Abstract

Traumatic aortic rupture (TAR) resulting due to motor vehicle crashes (MVC) accounts for about 10%–20% fatalities. This article presents the outcome of our findings of the non-linear stress–strain response and strain rate-dependent behaviour of the aortic tissue under crash like impacts. This study uses both finite element (FE) modelling and experimental testing to enhance the understanding of injury mechanisms associated with TAR. Accurate material properties are essential for correct FE model predictions. Therefore, the objective of the current study was to experimentally characterise and identify a suitable constitutive model and model parameters for aortic tissue that can be incorporated into FE human body models for studying aortic rupture. Inverse characterisation and genetic algorithms (GA) were used to train the FE model to simulate real-life scenarios applying loading in multiple directions. A total of 32 uniaxial tensile tests were conducted on human aortic tissues along with the longitudinal and circumferential directions by loading at different strain rates ranging up to 200/s. The engineering stress–strain relationship obtained for human aorta in the longitudinal and circumferential directions via uniaxial tensile tests demonstrated an approximately bilinear behaviour and strain rate dependency in both directions.

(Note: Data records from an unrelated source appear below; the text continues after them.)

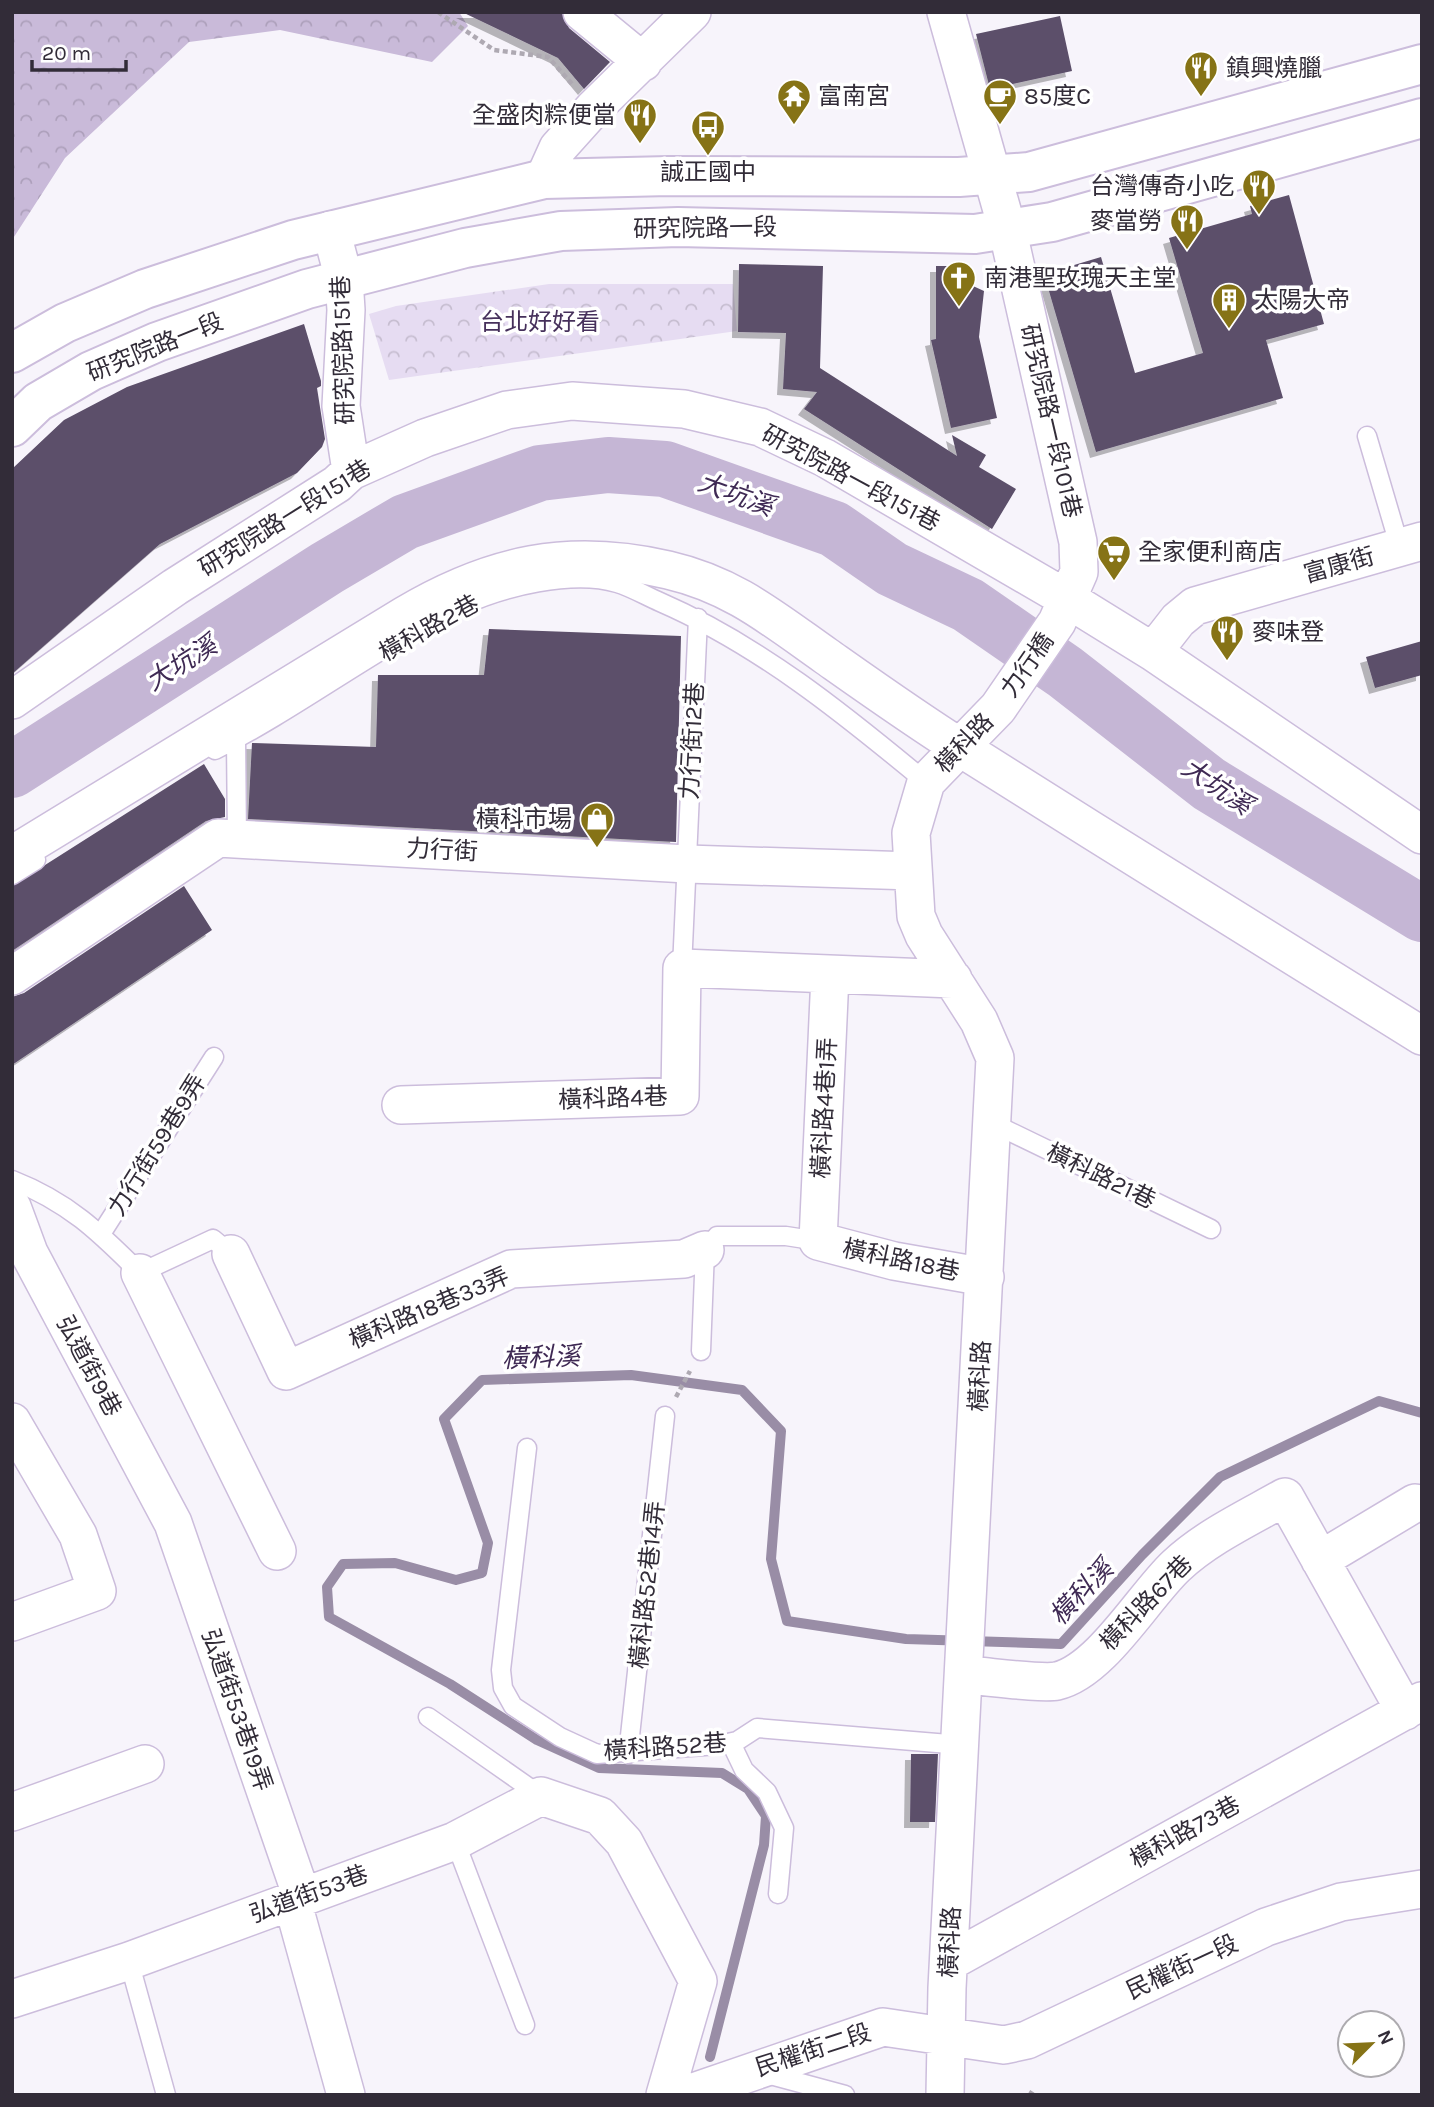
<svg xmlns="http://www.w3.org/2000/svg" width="1434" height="2107" viewBox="0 0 1434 2107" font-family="Karla,'Noto Sans TC',sans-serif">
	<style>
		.forest { fill: url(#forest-crowns) }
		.park { fill: url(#park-crowns) }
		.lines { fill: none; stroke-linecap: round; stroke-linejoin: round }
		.stream { stroke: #998da6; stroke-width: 10 }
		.river { stroke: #c5b6d5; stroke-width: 56 }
		.building { fill: #5c4f6a; filter: url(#shadow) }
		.lane-casing { stroke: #ccbddc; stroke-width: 21 }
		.street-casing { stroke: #ccbddc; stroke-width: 40 }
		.secondary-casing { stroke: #ccbddc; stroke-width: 42 }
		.path { stroke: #aea9b2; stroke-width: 4.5; stroke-dasharray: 5 3.5; stroke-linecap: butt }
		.lane { stroke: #fff; stroke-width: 18 }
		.street { stroke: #fff; stroke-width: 37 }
		.secondary { stroke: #fff; stroke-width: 38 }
		.labels { text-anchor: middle; stroke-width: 7; stroke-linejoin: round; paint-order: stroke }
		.poi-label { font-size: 24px; fill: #322c38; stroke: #fff; text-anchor: start }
		.street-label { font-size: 24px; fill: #322c38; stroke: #fff }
		.park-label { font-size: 24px; fill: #46305b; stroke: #fff }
		.water-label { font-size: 26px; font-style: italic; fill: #3f2a54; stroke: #fff }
	</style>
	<defs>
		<pattern id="forest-crowns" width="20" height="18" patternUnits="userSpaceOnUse" patternTransform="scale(1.75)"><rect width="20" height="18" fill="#c9bad9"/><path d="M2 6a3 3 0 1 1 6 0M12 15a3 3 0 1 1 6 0" fill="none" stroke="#ada0bb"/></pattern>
		<pattern id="park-crowns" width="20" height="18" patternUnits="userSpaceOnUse" patternTransform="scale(1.75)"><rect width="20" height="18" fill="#e6dcf2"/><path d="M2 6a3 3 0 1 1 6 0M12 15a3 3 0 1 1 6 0" fill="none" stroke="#c6bdd0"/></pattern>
		<filter id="shadow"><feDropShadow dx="-6" dy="6" stdDeviation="0" flood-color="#0004"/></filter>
	</defs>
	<rect width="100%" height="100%" fill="#f7f4fb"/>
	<path class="forest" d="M12,12H459L468,26L432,62L280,30L189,42L65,158L12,240Z"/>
	<path class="park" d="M549,284H733L737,331L389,380L369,314L396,306Z"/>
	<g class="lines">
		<path class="stream" d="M710,2057L764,1845L766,1816L748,1789L722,1773L599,1768L537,1740L450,1684L329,1617L327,1587L343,1564L395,1563L456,1580L482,1573L488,1543L444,1419L482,1380L631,1375L742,1390L781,1431L771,1559L787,1621L906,1639L1061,1644L1142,1555L1220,1477L1379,1401L1422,1413"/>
		<path class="river" d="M12,770L327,568L405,522L540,473L608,465L665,469L834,529L892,569L968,605L1065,672L1209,784L1422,914"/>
	</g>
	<path class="building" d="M462,12H562L569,28L610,62L584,89L558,58Z
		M1060,16L1072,71L990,89L976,34Z
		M1289,195L1324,324L1266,340L1283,398L1096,452L1044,274L1101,257L1135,373L1203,353L1169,238L1252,214L1250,206Z
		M739,264L823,266L820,368L957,456L952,435L986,455L979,467L1016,489L992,529L804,409L817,392L783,389L786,333L738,332Z
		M936,266H958L962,281L984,291L979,337L997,418L951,428L931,340L936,339Z
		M304,324L321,381V386L317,388L325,439L322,447L297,473L160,544L12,674V469L64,420L127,387Z
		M489,629L681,636L676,842L248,819L252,743L376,747L378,675H484Z
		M1422,641V675L1375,688L1366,657Z
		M204,764L225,799V817L206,821L12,951V886Z
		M184,886L212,930L12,1065V997L24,993Z
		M911,1754H938L935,1822H910Z"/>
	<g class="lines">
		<g class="lane-casing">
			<path id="lane" d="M1367,436L1400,548
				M236,740L237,839
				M215,750C300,707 376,647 462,606C502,587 572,570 617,583C631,587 646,596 660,602C759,645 844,714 926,782
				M12,875L36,860
				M682,968L698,618
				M992,1123L1211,1229
				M12,1180C68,1202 98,1231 140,1273L213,1239L231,1254
				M101,1234L214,1057
				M701,1351L705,1250L717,1236H786L818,1241
				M527,1448L501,1670L503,1688L513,1706L560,1737L597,1754L718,1745L737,1741L757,1728L961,1745
				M428,1717L541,1796
				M731,1743L744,1770L767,1792L784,1828L778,1894
				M628,1754L665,1416
				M455,1841L525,2025
				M129,1961L166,2095
				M767,2074L845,2095"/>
		</g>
		<g class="street-casing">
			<path id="street" d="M582,12L643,62
				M544,179L558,148L593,109L692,12
				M331,230L344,279L346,310L341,406L351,471
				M1153,652L1178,620L1195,606L1422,541
				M12,700L175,587L337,484L351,471L425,438L507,410L572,401L684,409L760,427L825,458L1069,600L1153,652L1422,835
				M12,855L405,615C491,564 569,547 668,570C733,585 772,618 826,656C870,687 915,719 961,748C1114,845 1268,940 1422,1036
				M830,975L818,1241L894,1261L985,1277
				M12,976L218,838L687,864L913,871
				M401,1105L680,1096L682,968L953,979
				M12,1207L29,1253L173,1523L302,1897
				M231,1254L286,1371L511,1269L684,1259L705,1250
				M140,1273L277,1551
				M12,1422L78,1535L97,1591L12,1622
				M1320,1560L1415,1503
				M965,1675C985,1676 1040,1684 1057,1681C1101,1671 1144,1596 1176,1566C1207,1537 1248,1518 1285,1497L1405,1711
				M12,1812L145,1764
				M292,1900L346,2095
				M949,1962L1422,1701
				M12,1999L129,1961L455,1841L541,1796L600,1816L624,1842L698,1981L665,2095
				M685,2095L883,2027L1004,2045L1027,2040L1266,1927L1341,1902L1422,1889
				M945,2095L947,1988L995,1058L979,1021L924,935L916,916L911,833L926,782L998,708L1057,622L1079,572L1078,542L1007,228L946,12"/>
		</g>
		<g class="secondary-casing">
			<path id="secondary" d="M12,353L65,323L145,289L293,240L544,179L669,176L959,177L1029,172L1422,64
				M12,427L38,402L91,371L157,342L307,289L465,248L561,231L678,227L975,234L1052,222L1422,118"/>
		</g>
		<path class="path" d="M438,12L494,50L548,57L572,84
			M676,1397L690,1371
			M1029,2092L1034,2095"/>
		<use href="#lane" class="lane"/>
		<use href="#street" class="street"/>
		<use href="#secondary" class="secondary"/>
	</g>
	<defs>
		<g id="restaurant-pin" transform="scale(1.75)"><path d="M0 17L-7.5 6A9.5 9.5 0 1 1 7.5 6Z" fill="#867316" stroke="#fff"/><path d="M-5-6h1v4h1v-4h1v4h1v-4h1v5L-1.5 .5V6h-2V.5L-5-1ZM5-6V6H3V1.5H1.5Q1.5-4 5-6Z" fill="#fff"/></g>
		<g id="temple-pin" transform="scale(1.75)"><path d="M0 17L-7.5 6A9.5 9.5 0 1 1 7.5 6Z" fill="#867316" stroke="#fff"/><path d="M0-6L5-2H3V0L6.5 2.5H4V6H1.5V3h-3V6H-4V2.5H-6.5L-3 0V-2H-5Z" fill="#fff"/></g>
		<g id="cafe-pin" transform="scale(1.75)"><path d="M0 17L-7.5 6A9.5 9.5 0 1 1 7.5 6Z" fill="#867316" stroke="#fff"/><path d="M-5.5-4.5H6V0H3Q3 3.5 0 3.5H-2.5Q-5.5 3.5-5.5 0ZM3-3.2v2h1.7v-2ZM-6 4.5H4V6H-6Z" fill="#fff"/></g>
		<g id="bus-pin" transform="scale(1.75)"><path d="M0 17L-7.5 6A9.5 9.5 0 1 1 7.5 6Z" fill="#867316" stroke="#fff"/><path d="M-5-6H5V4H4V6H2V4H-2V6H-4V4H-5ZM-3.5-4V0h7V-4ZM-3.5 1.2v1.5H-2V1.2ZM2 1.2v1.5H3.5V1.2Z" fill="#fff"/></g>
		<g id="church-pin" transform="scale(1.75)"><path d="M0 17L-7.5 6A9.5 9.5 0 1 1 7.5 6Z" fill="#867316" stroke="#fff"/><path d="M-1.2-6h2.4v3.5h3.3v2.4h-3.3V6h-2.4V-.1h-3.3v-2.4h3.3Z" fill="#fff"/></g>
		<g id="building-pin" transform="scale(1.75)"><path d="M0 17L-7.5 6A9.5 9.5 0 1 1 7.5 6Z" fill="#867316" stroke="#fff"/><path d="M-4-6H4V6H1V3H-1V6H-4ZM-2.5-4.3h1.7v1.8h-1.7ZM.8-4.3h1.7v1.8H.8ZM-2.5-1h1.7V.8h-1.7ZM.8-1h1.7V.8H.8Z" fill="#fff"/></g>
		<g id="supermarket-pin" transform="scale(1.75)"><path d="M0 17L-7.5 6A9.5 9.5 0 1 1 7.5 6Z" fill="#867316" stroke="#fff"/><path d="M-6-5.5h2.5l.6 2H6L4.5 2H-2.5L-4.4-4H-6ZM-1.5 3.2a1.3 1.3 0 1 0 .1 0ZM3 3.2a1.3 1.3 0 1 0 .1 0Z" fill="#fff"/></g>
		<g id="shop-pin" transform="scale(1.75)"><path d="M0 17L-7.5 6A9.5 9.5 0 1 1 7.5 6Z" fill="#867316" stroke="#fff"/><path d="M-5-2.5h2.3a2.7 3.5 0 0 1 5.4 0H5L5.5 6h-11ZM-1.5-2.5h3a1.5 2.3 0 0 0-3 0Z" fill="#fff"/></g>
	</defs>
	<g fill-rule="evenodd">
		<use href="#restaurant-pin" x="1201" y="68"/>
		<use href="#temple-pin" x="794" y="96"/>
		<use href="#cafe-pin" x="1000" y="96"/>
		<use href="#restaurant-pin" x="640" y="115"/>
		<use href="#bus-pin" x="708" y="127"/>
		<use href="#restaurant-pin" x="1259" y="186"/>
		<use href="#restaurant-pin" x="1187" y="221"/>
		<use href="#church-pin" x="959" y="278"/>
		<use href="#building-pin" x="1229" y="300"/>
		<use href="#supermarket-pin" x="1114" y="552"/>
		<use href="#restaurant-pin" x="1227" y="632"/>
		<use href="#shop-pin" x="597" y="819"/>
	</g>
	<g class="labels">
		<g class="poi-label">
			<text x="1226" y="76">鎮興燒臘</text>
			<text x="818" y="104">富南宮</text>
			<text x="1024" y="104">85度C</text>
			<text x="616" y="123" text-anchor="end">全盛肉粽便當</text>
			<text x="708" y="180" text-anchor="middle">誠正國中</text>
			<text x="1234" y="194" text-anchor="end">台灣傳奇小吃</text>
			<text x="1162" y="229" text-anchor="end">麥當勞</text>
			<text x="984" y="286">南港聖玫瑰天主堂</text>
			<text x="1254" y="308">太陽大帝</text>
			<text x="1138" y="560">全家便利商店</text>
			<text x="1252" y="640">麥味登</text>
			<text x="572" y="827" text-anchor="end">橫科市場</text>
		</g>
		<g class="street-label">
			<text transform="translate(705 228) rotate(-1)" y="8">研究院路一段</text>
			<text transform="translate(155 347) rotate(-22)" y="8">研究院路一段</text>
			<text transform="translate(343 350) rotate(-92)" y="8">研究院路151巷</text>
			<text transform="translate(1051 421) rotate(77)" y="8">研究院路一段101巷</text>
			<text transform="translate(851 478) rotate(28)" y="8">研究院路一段151巷</text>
			<text transform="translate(285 518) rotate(-32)" y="8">研究院路一段151巷</text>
			<text transform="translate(1339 565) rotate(-16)" y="8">富康街</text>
			<text transform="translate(429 628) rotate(-29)" y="8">橫科路2巷</text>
			<text transform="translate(1027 665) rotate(-55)" y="8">力行橋</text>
			<text transform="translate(692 741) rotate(-87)" y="8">力行街12巷</text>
			<text transform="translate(964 743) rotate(-46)" y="8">橫科路</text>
			<text transform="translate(442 850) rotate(3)" y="8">力行街</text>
			<text transform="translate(613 1098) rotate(-2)" y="8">橫科路4巷</text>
			<text transform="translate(824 1108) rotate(-87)" y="8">橫科路4巷1弄</text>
			<text transform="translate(157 1145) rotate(-58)" y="8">力行街59巷9弄</text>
			<text transform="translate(1101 1176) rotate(26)" y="8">橫科路21巷</text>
			<text transform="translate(901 1260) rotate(12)" y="8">橫科路18巷</text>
			<text transform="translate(429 1308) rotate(-23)" y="8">橫科路18巷33弄</text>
			<text transform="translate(89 1366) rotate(62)" y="8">弘道街9巷</text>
			<text transform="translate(980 1376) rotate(-87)" y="8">橫科路</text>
			<text transform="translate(647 1585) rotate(-84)" y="8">橫科路52巷14弄</text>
			<text transform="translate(1146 1603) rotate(-46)" y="8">橫科路67巷</text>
			<text transform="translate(237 1710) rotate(71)" y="8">弘道街53巷19弄</text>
			<text transform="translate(665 1747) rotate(-4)" y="8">橫科路52巷</text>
			<text transform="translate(1185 1832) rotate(-29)" y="8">橫科路73巷</text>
			<text transform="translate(309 1894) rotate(-20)" y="8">弘道街53巷</text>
			<text transform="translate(950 1942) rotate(-87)" y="8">橫科路</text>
			<text transform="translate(1182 1967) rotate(-25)" y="8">民權街一段</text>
			<text transform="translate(813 2050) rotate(-18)" y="8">民權街二段</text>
		</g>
		<g class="park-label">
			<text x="540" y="330">台北好好看</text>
		</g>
		<g class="water-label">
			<text transform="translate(736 494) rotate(20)" y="9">大坑溪</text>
			<text transform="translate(181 663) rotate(-32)" y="9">大坑溪</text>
			<text transform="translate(1217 786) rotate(34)" y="9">大坑溪</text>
			<text transform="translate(541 1357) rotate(-2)" y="9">橫科溪</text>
			<text transform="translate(1081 1592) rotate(-46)" y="9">橫科溪</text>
		</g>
	</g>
	<rect width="1434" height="2107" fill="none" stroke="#322c38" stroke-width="28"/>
	<g transform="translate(1371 2044) rotate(66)"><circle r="33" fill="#ffffff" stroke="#adabaf" stroke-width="2"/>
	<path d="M0-5L12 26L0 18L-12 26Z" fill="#867316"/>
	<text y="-10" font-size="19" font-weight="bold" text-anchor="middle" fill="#322c38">N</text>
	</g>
	<path d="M32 60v10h94v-10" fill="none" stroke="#322c38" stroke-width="3.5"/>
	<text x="42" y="60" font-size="21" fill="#322c38" stroke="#ffffff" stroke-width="5" paint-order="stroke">20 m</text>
</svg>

The higher stresses and modulus in the circumferential direction as compared to longitudinal direction demonstrates the anisotropic behaviour of the tissue. A constitutive model has been developed and implemented via user subroutine (UMAT) in LS-DYNA that accounts for the strain rate-dependent effects and bilinear behaviour observed in the aortic tissue. A FE model of the experimental set-up was developed, and the parameters of the model were estimated using a GA-based inverse mapping technique. The developed model enables investigation of the mechanical response of the aortic tissue under crashes and other high rate loading conditions. The work is based on the premise that a reliable constitutive model coupled with a FE model of the aorta shall help predict TARs.

摘要

由于机动车辆碰撞 (MVC) 导致的创伤性主动脉破裂 (TAR) 约占死亡人数的 10%–20%。本文介绍了我们发现的非线性应力-应变响应和主动脉组织在类似碰撞冲击下的应变率相关行为的结果。本研究使用有限元 (FE) 建模和实验测试来增强对与 TAR 相关的损伤机制的理解。准确的材料属性对于正确的 FE 模型预测至关重要。因此，当前研究的目的是通过实验表征和确定适合主动脉组织的本构模型和模型参数，以将其纳入 FE 人体模型以研究主动脉破裂。逆表征和遗传算法 (GA) 用于训练有限元模型，以模拟在多个方向上施加载荷的真实场景。在高达 200/s 的不同应变速率下，对人体主动脉组织沿纵向和圆周方向进行了 32 次单轴拉伸试验。通过单轴拉伸试验获得的人体主动脉在纵向和圆周方向上的工程应力-应变关系证明了在两个方向上的近似双线性行为和应变率依赖性。与纵向相比，在圆周方向上更高的应力和模量表明了组织的各向异性行为。已通过 LS-DYNA 中的用户子程序 (UMAT) 开发并实施了本构模型，该模型解释了在主动脉组织中观察到的应变率依赖性效应和双线性行为。开发了实验装置的有限元模型，并使用基于 GA 的逆映射技术估计了模型的参数。开发的模型能够研究在碰撞和其他高速负载条件下主动脉组织的机械响应。这项工作的前提是可靠的本构模型与主动脉的有限元模型相结合将有助于预测 TAR。开发的模型能够研究在碰撞和其他高速负载条件下主动脉组织的机械响应。这项工作的前提是可靠的本构模型与主动脉的有限元模型相结合将有助于预测 TAR。开发的模型能够研究在碰撞和其他高速负载条件下主动脉组织的机械响应。这项工作的前提是可靠的本构模型与主动脉的有限元模型相结合将有助于预测 TAR。